|Home | About | Journals | Submit | Contact Us | Français|
As everyone knows, the philosopher Francis Bacon was one of the founders of the empirical method in the sciences. Indeed, he was almost a martyr to it, for one day he alighted from his coach to gather snow with which to stuff a dead chicken to establish whether or not refrigeration preserved animal flesh, and in so doing caught a fatal chill.
What, I wonder, is the empirical evidence that behaving as Bacon behaved predisposes to fatal infections? Certainly as a child I behaved like it all the time, for I obstinately refused to wear a coat in winter or take any notice of the holes in my shoes when walking in the rain. Perhaps it is a question of age.
When it comes to medical matters, Bacon left a list of prescriptions and their uses, and they are not evidence based, to say the least. He was a polypharmacist who didn't even see proof of efficacy as a problem.
Here is his method of preparing what he called “grains of youth”: “Take of nitre four grains, of ambergrease three grains, of orris-powder two grains, of white poppy-seed the fourth part of a grain, of saffron half a grain, with water of orange-flowers, and a little tragacanth; make them all into small grains, four in number. To be taken at four o-clock, or going to bed.
Some of his prescriptions were rather unpleasant and messy. As a “preservative ointment” he suggests “deers suet one ounce, of myrrh six grains, of saffron five grain, of hay-salt twelve grains, of Canary wine, of two years old, a spoonful and a half.” Then comes the nasty bit: “Spread it on the inside of your shirt, and let it dry, and then put it on.”
There is also Methaselem water, “against all asperity and torrefaction of inward parts, and all adustion of the blood, and generally against the dryness of age.” For what he calls “openers,” presumably of the bowels, he recommends no fewer than 69 substances, among them solution of millipedes and man's urine. As for “astringents,” which “by cherishing the strength of the parts, do comfort and confirm their retentive power,” he suggests a “stomacher of scarlet cloth or whelps, or young healthy boys, applied to the stomach.”
Sometimes even Bacon's psychology goes amiss: for example, when, in his Essay on Death, he suggests that “death is disagreeable to most citizens, because they commonly die intestate,” not wishing to tempt fate with a will.

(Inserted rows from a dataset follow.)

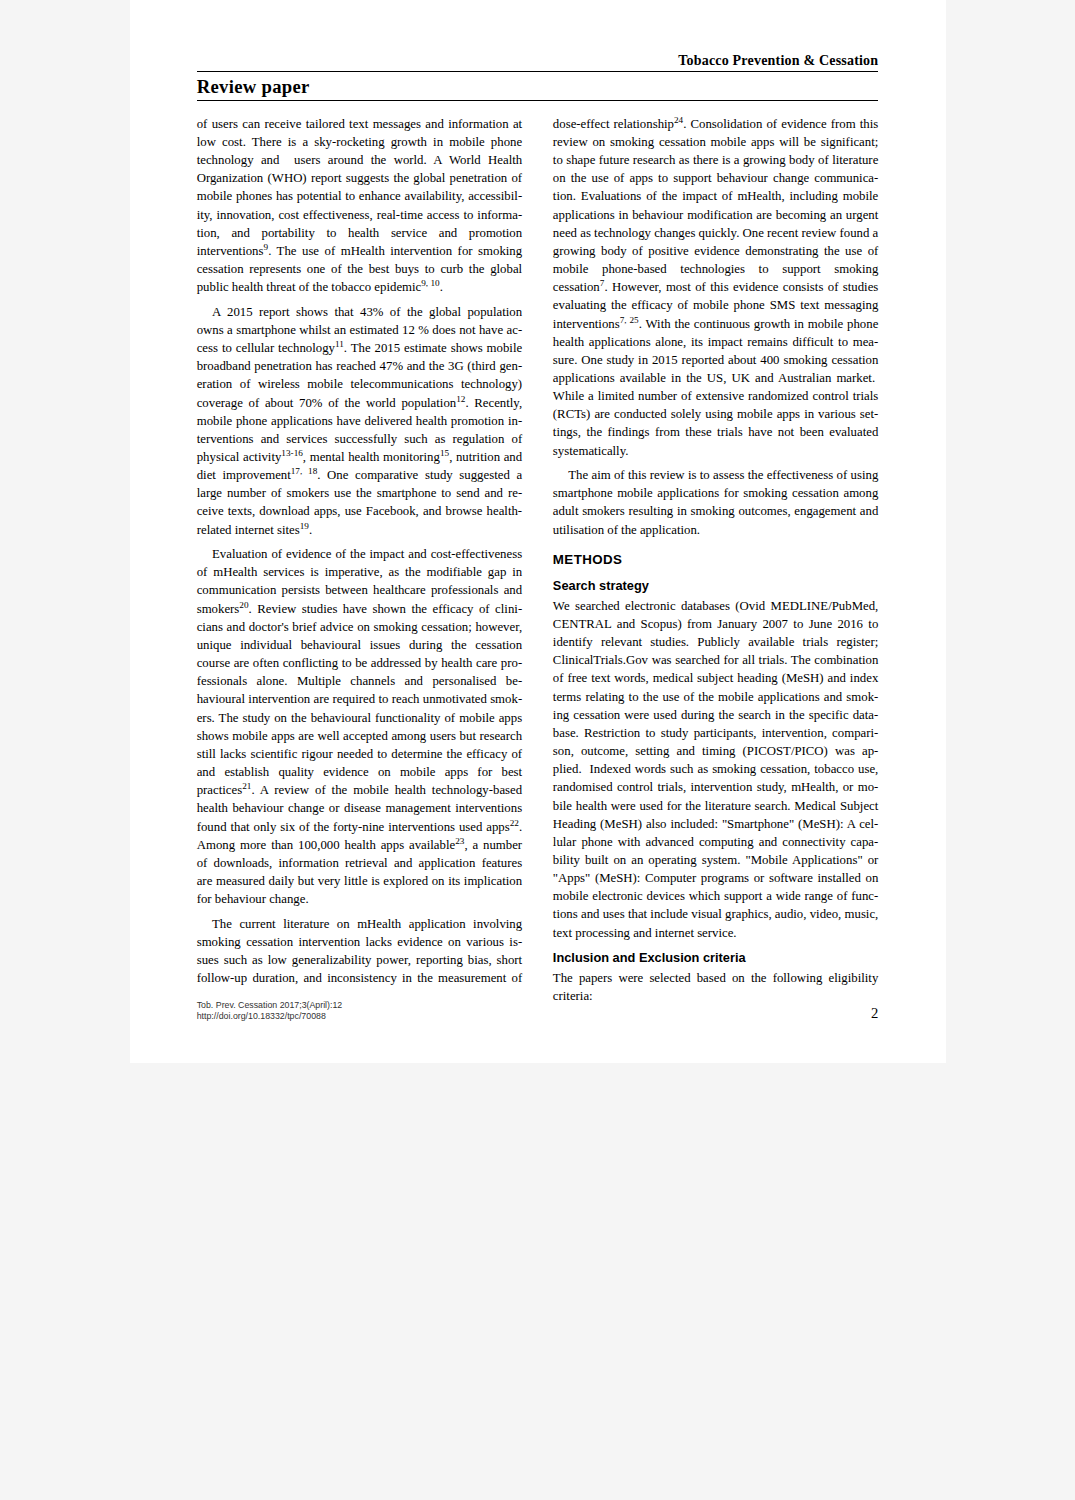Tobacco Prevention & Cessation
Review paper
of users can receive tailored text messages and information at low cost. There is a sky-rocketing growth in mobile phone technology and users around the world. A World Health Organization (WHO) report suggests the global penetration of mobile phones has potential to enhance availability, accessibility, innovation, cost effectiveness, real-time access to information, and portability to health service and promotion interventions9. The use of mHealth intervention for smoking cessation represents one of the best buys to curb the global public health threat of the tobacco epidemic9, 10.
A 2015 report shows that 43% of the global population owns a smartphone whilst an estimated 12 % does not have access to cellular technology11. The 2015 estimate shows mobile broadband penetration has reached 47% and the 3G (third generation of wireless mobile telecommunications technology) coverage of about 70% of the world population12. Recently, mobile phone applications have delivered health promotion interventions and services successfully such as regulation of physical activity13-16, mental health monitoring15, nutrition and diet improvement17, 18. One comparative study suggested a large number of smokers use the smartphone to send and receive texts, download apps, use Facebook, and browse health-related internet sites19.
Evaluation of evidence of the impact and cost-effectiveness of mHealth services is imperative, as the modifiable gap in communication persists between healthcare professionals and smokers20. Review studies have shown the efficacy of clinicians and doctor's brief advice on smoking cessation; however, unique individual behavioural issues during the cessation course are often conflicting to be addressed by health care professionals alone. Multiple channels and personalised behavioural intervention are required to reach unmotivated smokers. The study on the behavioural functionality of mobile apps shows mobile apps are well accepted among users but research still lacks scientific rigour needed to determine the efficacy of and establish quality evidence on mobile apps for best practices21. A review of the mobile health technology-based health behaviour change or disease management interventions found that only six of the forty-nine interventions used apps22. Among more than 100,000 health apps available23, a number of downloads, information retrieval and application features are measured daily but very little is explored on its implication for behaviour change.
The current literature on mHealth application involving smoking cessation intervention lacks evidence on various issues such as low generalizability power, reporting bias, short follow-up duration, and inconsistency in the measurement of dose-effect relationship24. Consolidation of evidence from this review on smoking cessation mobile apps will be significant; to shape future research as there is a growing body of literature on the use of apps to support behaviour change communication. Evaluations of the impact of mHealth, including mobile applications in behaviour modification are becoming an urgent need as technology changes quickly. One recent review found a growing body of positive evidence demonstrating the use of mobile phone-based technologies to support smoking cessation7. However, most of this evidence consists of studies evaluating the efficacy of mobile phone SMS text messaging interventions7, 25. With the continuous growth in mobile phone health applications alone, its impact remains difficult to measure. One study in 2015 reported about 400 smoking cessation applications available in the US, UK and Australian market. While a limited number of extensive randomized control trials (RCTs) are conducted solely using mobile apps in various settings, the findings from these trials have not been evaluated systematically.
The aim of this review is to assess the effectiveness of using smartphone mobile applications for smoking cessation among adult smokers resulting in smoking outcomes, engagement and utilisation of the application.
METHODS
Search strategy
We searched electronic databases (Ovid MEDLINE/PubMed, CENTRAL and Scopus) from January 2007 to June 2016 to identify relevant studies. Publicly available trials register; ClinicalTrials.Gov was searched for all trials. The combination of free text words, medical subject heading (MeSH) and index terms relating to the use of the mobile applications and smoking cessation were used during the search in the specific database. Restriction to study participants, intervention, comparison, outcome, setting and timing (PICOST/PICO) was applied. Indexed words such as smoking cessation, tobacco use, randomised control trials, intervention study, mHealth, or mobile health were used for the literature search. Medical Subject Heading (MeSH) also included: "Smartphone" (MeSH): A cellular phone with advanced computing and connectivity capability built on an operating system. "Mobile Applications" or "Apps" (MeSH): Computer programs or software installed on mobile electronic devices which support a wide range of functions and uses that include visual graphics, audio, video, music, text processing and internet service.
Inclusion and Exclusion criteria
The papers were selected based on the following eligibility criteria:
Tob. Prev. Cessation 2017;3(April):12
http://doi.org/10.18332/tpc/70088 2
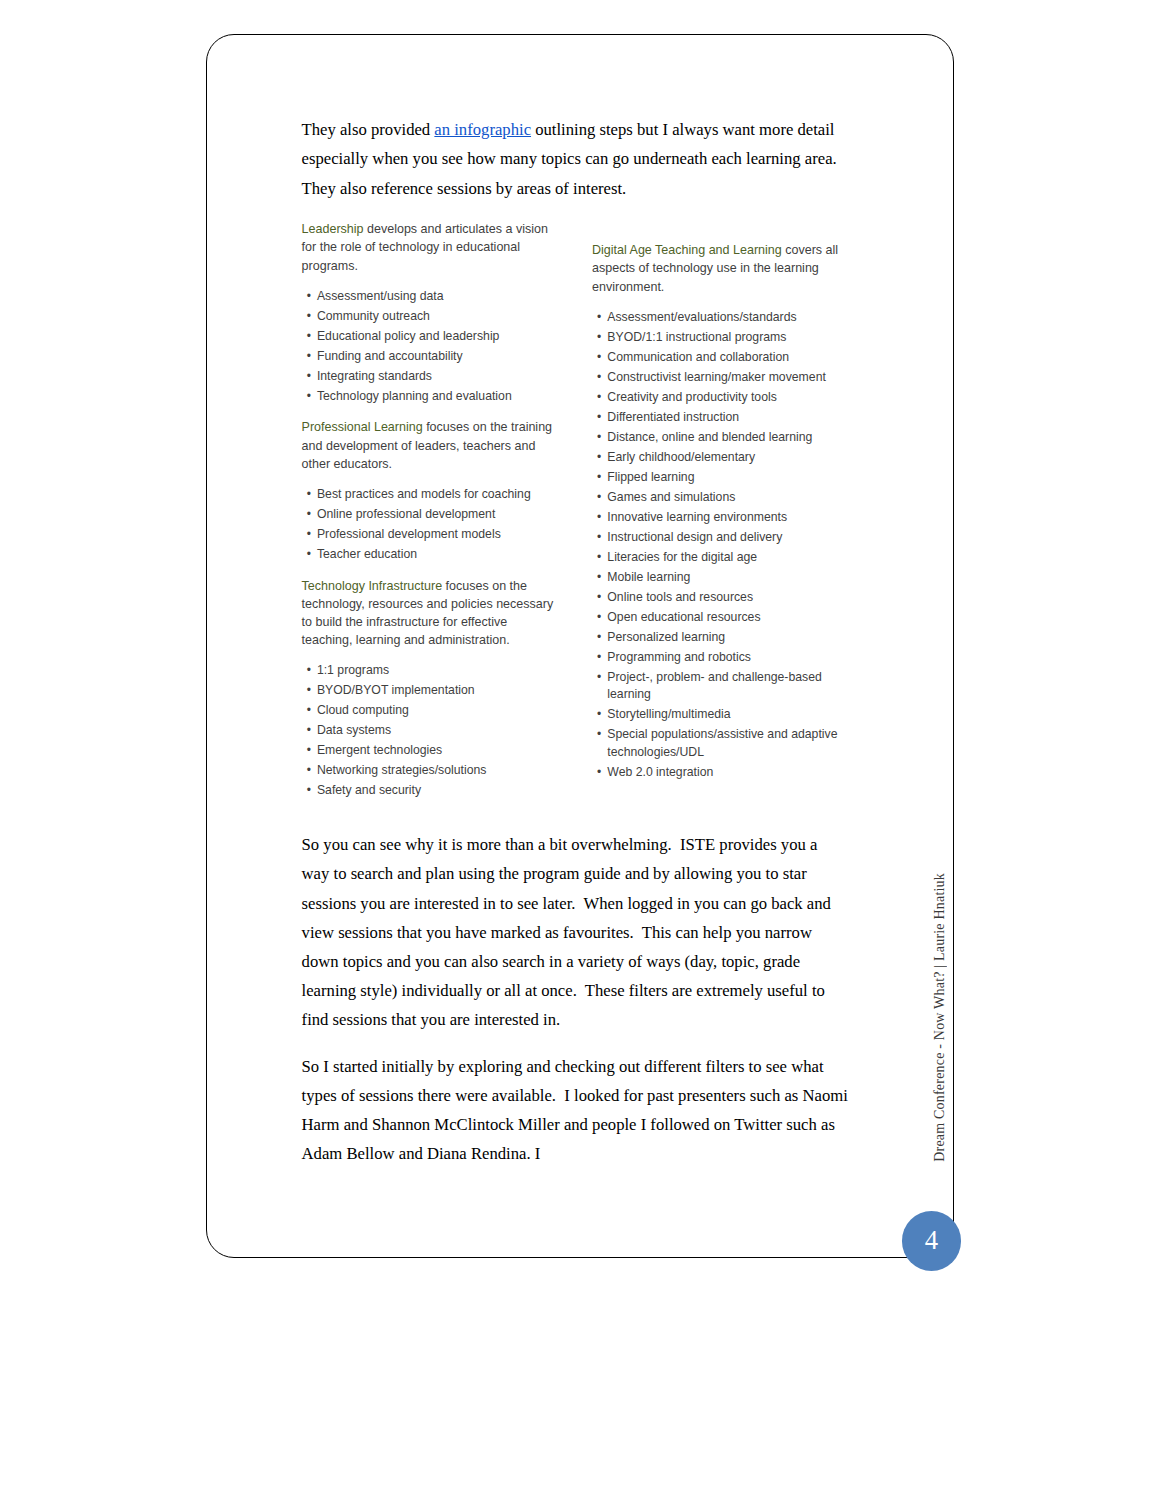They also provided an infographic outlining steps but I always want more detail especially when you see how many topics can go underneath each learning area. They also reference sessions by areas of interest.
Leadership develops and articulates a vision for the role of technology in educational programs.
Assessment/using data
Community outreach
Educational policy and leadership
Funding and accountability
Integrating standards
Technology planning and evaluation
Professional Learning focuses on the training and development of leaders, teachers and other educators.
Best practices and models for coaching
Online professional development
Professional development models
Teacher education
Technology Infrastructure focuses on the technology, resources and policies necessary to build the infrastructure for effective teaching, learning and administration.
1:1 programs
BYOD/BYOT implementation
Cloud computing
Data systems
Emergent technologies
Networking strategies/solutions
Safety and security
Digital Age Teaching and Learning covers all aspects of technology use in the learning environment.
Assessment/evaluations/standards
BYOD/1:1 instructional programs
Communication and collaboration
Constructivist learning/maker movement
Creativity and productivity tools
Differentiated instruction
Distance, online and blended learning
Early childhood/elementary
Flipped learning
Games and simulations
Innovative learning environments
Instructional design and delivery
Literacies for the digital age
Mobile learning
Online tools and resources
Open educational resources
Personalized learning
Programming and robotics
Project-, problem- and challenge-based learning
Storytelling/multimedia
Special populations/assistive and adaptive technologies/UDL
Web 2.0 integration
So you can see why it is more than a bit overwhelming. ISTE provides you a way to search and plan using the program guide and by allowing you to star sessions you are interested in to see later. When logged in you can go back and view sessions that you have marked as favourites. This can help you narrow down topics and you can also search in a variety of ways (day, topic, grade learning style) individually or all at once. These filters are extremely useful to find sessions that you are interested in.
So I started initially by exploring and checking out different filters to see what types of sessions there were available. I looked for past presenters such as Naomi Harm and Shannon McClintock Miller and people I followed on Twitter such as Adam Bellow and Diana Rendina. I
Dream Conference - Now What? | Laurie Hnatiuk
4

But Bacon sometimes speaks sense on medical matters. In his Ornamenta Rationalia, for example, he says “that a sick man does ill for himself who makes his physician his heir.” As it happened, I was on a visit to Eastbourne when I read this, and one of the most celebrated medical men of that town was the late Dr Bodkin Adams. Among his patients were rich old widows who made wills in his favour, and tended not to live long afterwards. They died from, or at least with, large doses of opiates.
Strictly speaking, the career of Bodkin Adams was not illustrative of the truth of Bacon's dictum, because he was found not guilty, and rightly so: for it was not proved that he did more than he said, “easing the passing.”
Still, it would be a pretty dogmatic empiricist who demanded proof of the wisdom of Bacon's observation.
Bacon says “that a sick man does ill for himself who makes his physician his heir.”